For any $f: (0,1) \to (0,1)$ with $f(t) > t$, the quotient space $(0,1) / \left < f \right > $ is diffeomorphic to the circle. Choose any diffeomorphism to $S^1 =\mathbb R /\mathbb Z$, and use the vector field $d/dt$ lifted back to $(0,1)$.
This construction is unlikely to be smooth at either endpoint, unless special care is taken. In many cases, there are established techniques to embed the germ of a diffeomorphism in a flow near a fixed point. The most widely used case in dynamics is that if a diffeomorphisms of $\mathbb R^n$ (say, $C^\infty$ or $C^\omega$) has a fixed point $p$ at which the first derivative has no zeros on the unit circle, then it is $C^\infty$ or $C^\omega$ conjugate to a linear diffeomorphism near that point. The conjugacy is unique up to a linear map. There are many other cases where the structure is known. I don't have a reference handy, but I think any text on dynamical systems will have this, and the proof is reasonably elementary. In the analytic case, you can solve recursively for the Taylor series coefficients, and check local convergence.

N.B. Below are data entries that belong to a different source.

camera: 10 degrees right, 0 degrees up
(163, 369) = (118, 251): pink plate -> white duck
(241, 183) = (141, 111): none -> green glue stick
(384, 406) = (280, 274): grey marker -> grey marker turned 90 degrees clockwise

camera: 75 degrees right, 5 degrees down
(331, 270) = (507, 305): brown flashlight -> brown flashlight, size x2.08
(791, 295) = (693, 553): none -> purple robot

In the 1-dimensional case at hand, if $f'(0) > 1$, then a microscopic picture of $f$ near $0$ looks very close to the linear map $x \to f'(0) x$. We can conjugate a well-fitting microscopic coordinate system by a high power of $f$ to make a fixed-size coordinate in which $f$ is nearly linear: the formula for the coordinate is $u_n(x) = (f'(0))^n f^{-n}(x)$. These converge in the $C^\infty$ topology to a coordinate that $f$ maps linearly. Another way to think of it is that to calculate the ratios of intervals in the new measure of length, send them both near $0$ by a high power of $f^{-1}$, and measure ratios there. It is not hard to show that the limit $u(x))$ is smooth --- it's the limit of long compositions, but most of the composing takes place near 0 where $f$ is nearly linear.
Conjugating an orientation preserving map to a linear map gives an embedding in a flow near the fixed point, since orientation preserving linear maps are embedded in linear flows ( i.e, in the image of the the exponential map in $GL(n,\mathbb R)$).

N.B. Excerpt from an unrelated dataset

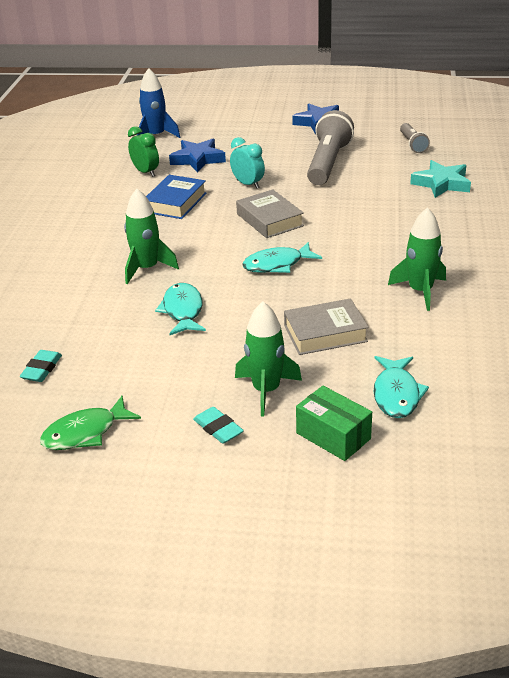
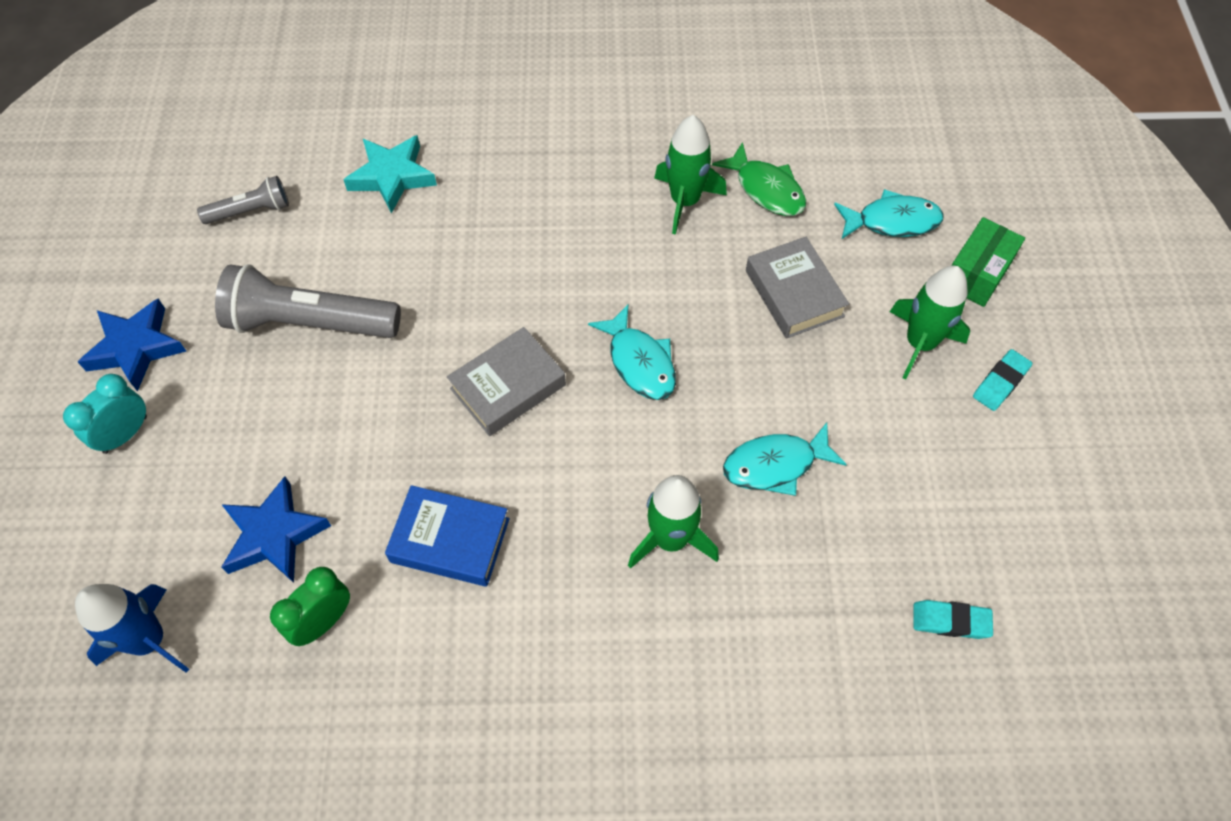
camera: 100 degrees left, 25 degrees up
(85, 433) = (1054, 526): green fish -> green fish (766, 189)
(248, 184) = (383, 434): turquoise clock -> turquoise clock (125, 434)

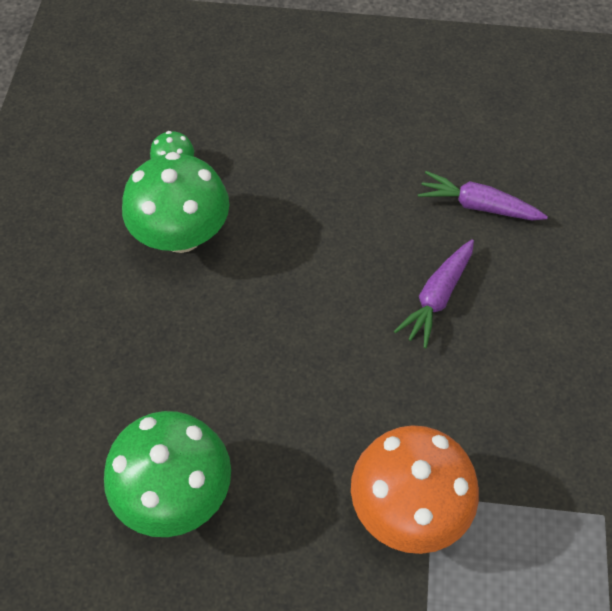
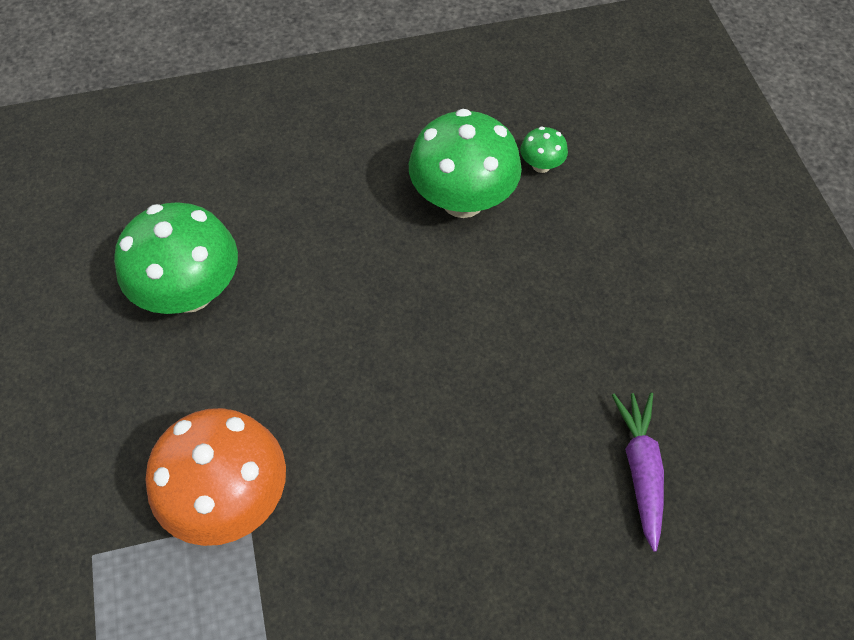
camera: 70 degrees right, 0 degrees up
(437, 297) = (491, 458): purple carrot -> none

For a diffeomorphism of the closed interval $[0,1]$, if the derivative is not 1 at either endpoint, then their is a unique smooth conjugacy to a linear map near each endpoint (since the exponential map for $GL(1,\mathbb R)$ is univalent.) An embedding in a flow near one endpoint extends uniquely over the entire open interval: for any point, apply $f^{-1}$ enough times to get it to inside the last fundamental domain where the flow is defined.
The definitions from the two endpoints typically conflict. Generic diffeomorphisms of a closed interval are not embeddable in a smooth flow. A diffeomorphism of an interval has a smooth invariant that measures the discrepancy between these: a pair of smooth probability measures on $S^1$ that coincide if and only if the overall diffeomorphism is embeddable in a flow. In other words: the exponential map is not locally surjective in the group of diffeomorphisms of an interval.

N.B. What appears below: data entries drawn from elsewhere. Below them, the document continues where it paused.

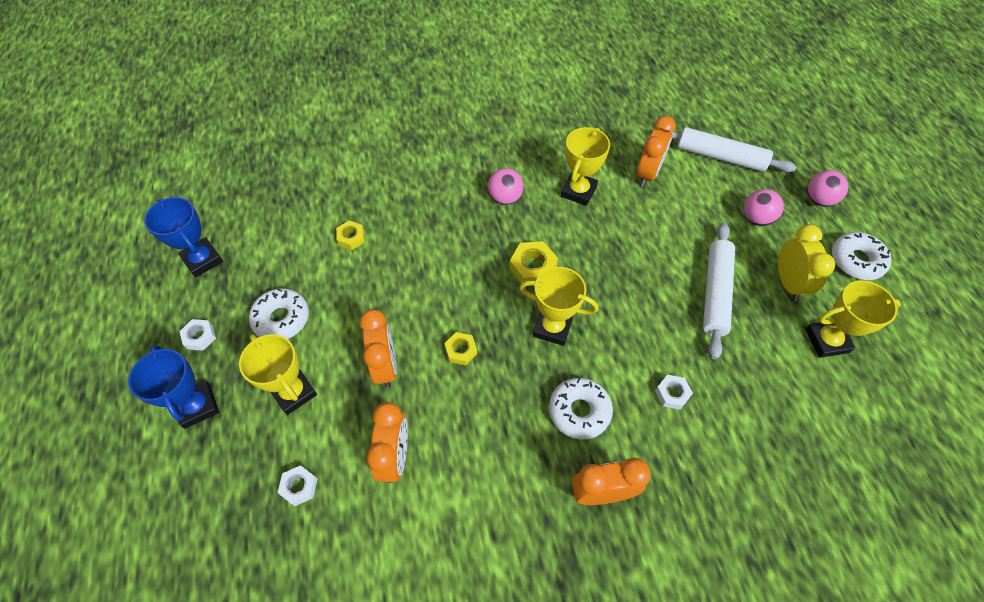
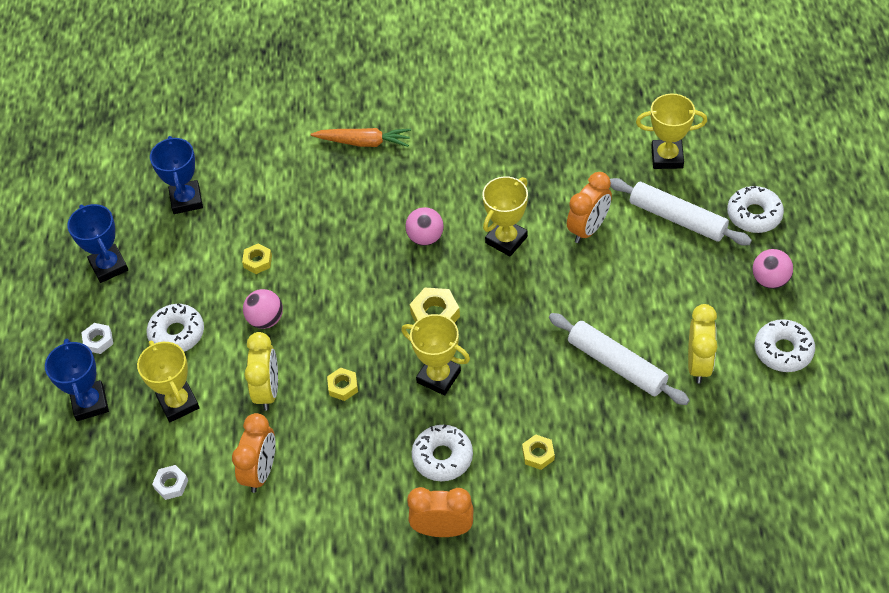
camera: 15 degrees right, 5 degrees down
(272, 189) = (186, 200): none -> blue trophy
(385, 365) = (267, 391): orange clock -> yellow clock
(429, 122) = (364, 142): none -> orange carrot
(672, 394) = (538, 454): white nut -> yellow nut
(715, 293) = (617, 364): white rolling pin -> white rolling pin turned 75 degrees counterclockwise
(756, 219) = (691, 293): pink ball -> pink ball (266, 320)
(782, 147) = (754, 215): none -> white donut
(826, 341) = (715, 426): yellow trophy -> yellow trophy (667, 157)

Even when a diffeomorphism of a closed interval is not embeddable in a flow, it might still have a functional square root, a cube root, or whatever. A similar analysis applies --- near a hyperbolic fixed point, it is uniquely conjugate to a linear map, and it has a unique square root. This determines a square root in the adjoining open intervals. You can compare definitions from different fixed points and see if they match.
There is a lot more known about algebraic relationships that can and cannot occur in groups of diffeomorphisms of the interval, and in higher dimensional analogues as well. (The question concerns the simplest case, the groups $\mathbb Z$ and $\mathbb R$). This theory has had considerable attention motivated by trying to understand the structure of smooth foliations. For example, any finitely generated group of diffeomorphisms of a closed interval must be residually torsion-free nilpotent (the generalized Reeb stability theorem). From this it is possible to deduce that there are many groups of homeomorphisms of the interval that are not topologically equivalent to any smooth action.